U.S. President Barack Obama said his administration has no plans to implement new controls on arms sales, despite acknowledging the severity of the problem of illegal arms trafficking and the difficulty in slowing that traffic south, a Mexican news outlet reported.
"It is impossible to stop all arms traffic from north to south," Obama was quoted by El Informador online as saying in a press conference reportedly given to electronic media.
Obama added that his strategy to curb the illegal trafficking of arms from the U.S. into Mexico is to focus on more stringent enforcement of existing laws. Obama admitted that much improvement can be made on this front, following the so-called "Fast and Furious" scandal, the report said.
Under Operation Fast and Furious, carried out by the Bureau of Alcohol, Tobacco and Firearms (ATF), U.S. officials allowed the sale of firearms to illegal purchasers in an attempt to trace gun-smuggling routes by Mexican gangs to the source buyer. However, around 1,700 weapons went missing during the nearly two-year investigation.
During that time period, close to 20,000 Mexican citizens died in organized crime-related activity, and one U.S. border patrol agent was killed in an incident where authorities found a weapon that the ATF let "walk," according to subsequent investigations.

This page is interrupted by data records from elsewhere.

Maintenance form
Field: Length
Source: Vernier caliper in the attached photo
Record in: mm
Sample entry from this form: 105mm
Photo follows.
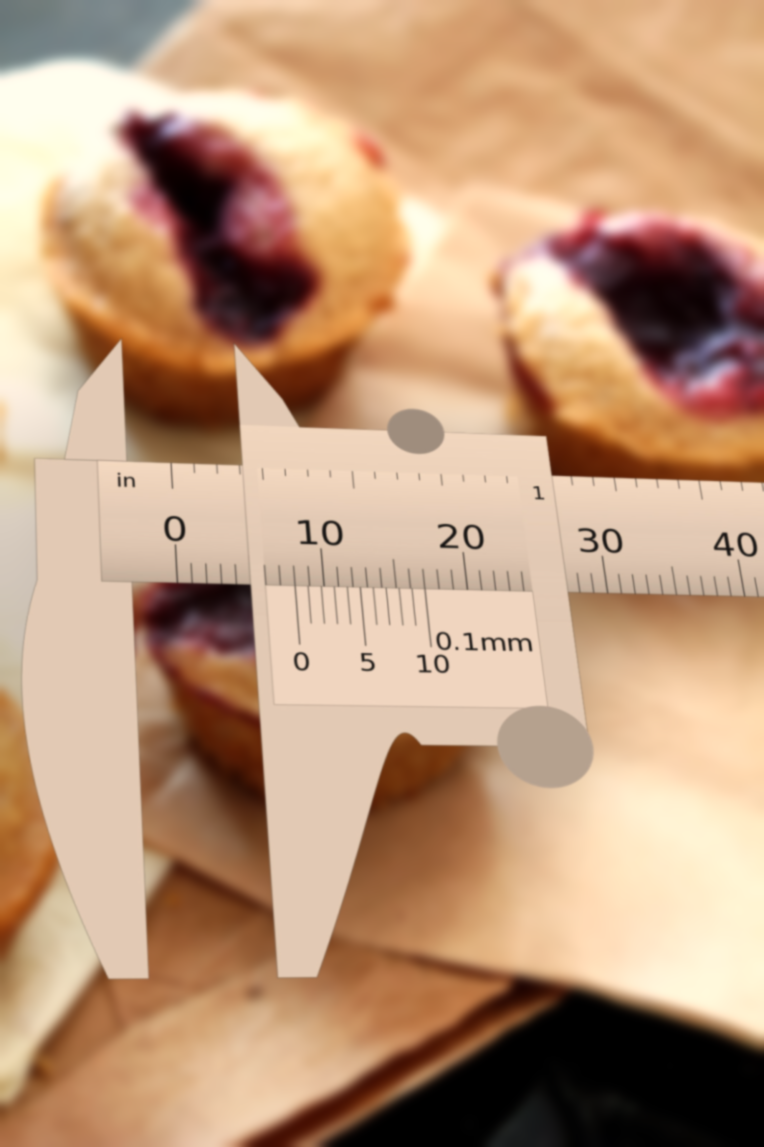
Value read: 8.0mm
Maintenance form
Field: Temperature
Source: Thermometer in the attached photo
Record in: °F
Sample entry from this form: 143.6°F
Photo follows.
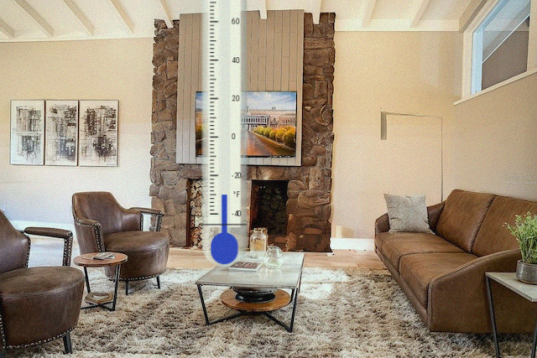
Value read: -30°F
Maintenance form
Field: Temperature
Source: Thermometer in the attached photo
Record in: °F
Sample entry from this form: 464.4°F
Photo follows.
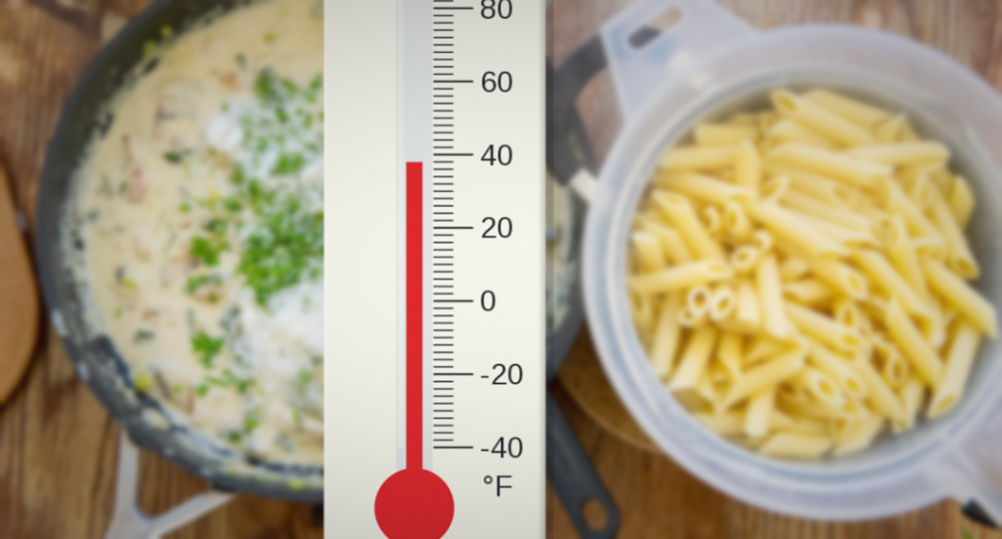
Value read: 38°F
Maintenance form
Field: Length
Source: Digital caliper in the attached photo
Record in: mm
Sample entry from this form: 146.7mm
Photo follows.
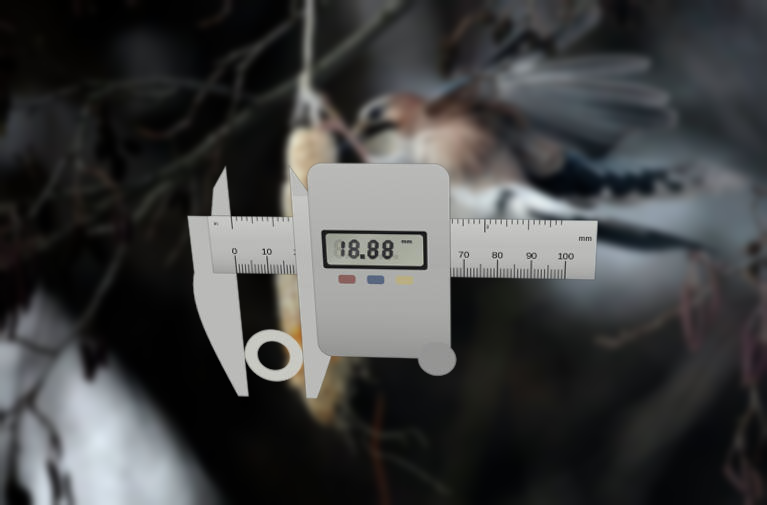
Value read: 18.88mm
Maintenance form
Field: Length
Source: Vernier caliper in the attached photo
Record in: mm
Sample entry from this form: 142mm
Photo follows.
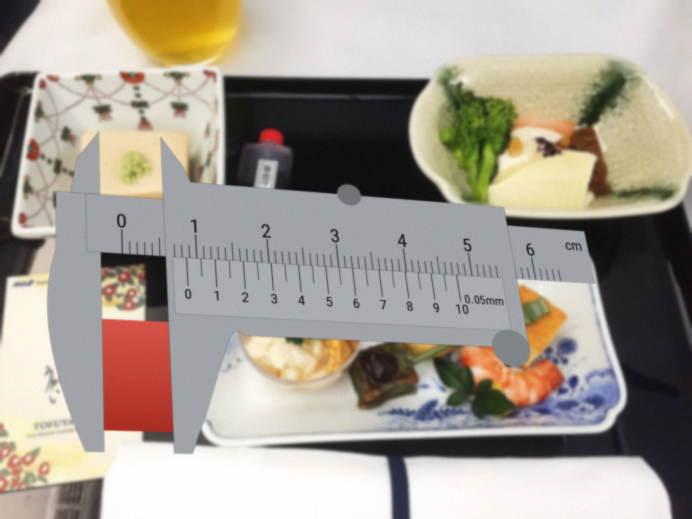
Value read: 8.6mm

Obama was speaking just one day after U.S. attorney general Eric Holder told a Senate hearing that that the U.S. is "losing the battle" to stem the flow of weapons into Mexico. In a reference to Operation Fast and Furious, Holder described as "flawed" past U.S. attempts to tackle the problem and he told Senate that Congress should bear some responsibility for the problem due to its hostility towards gun control.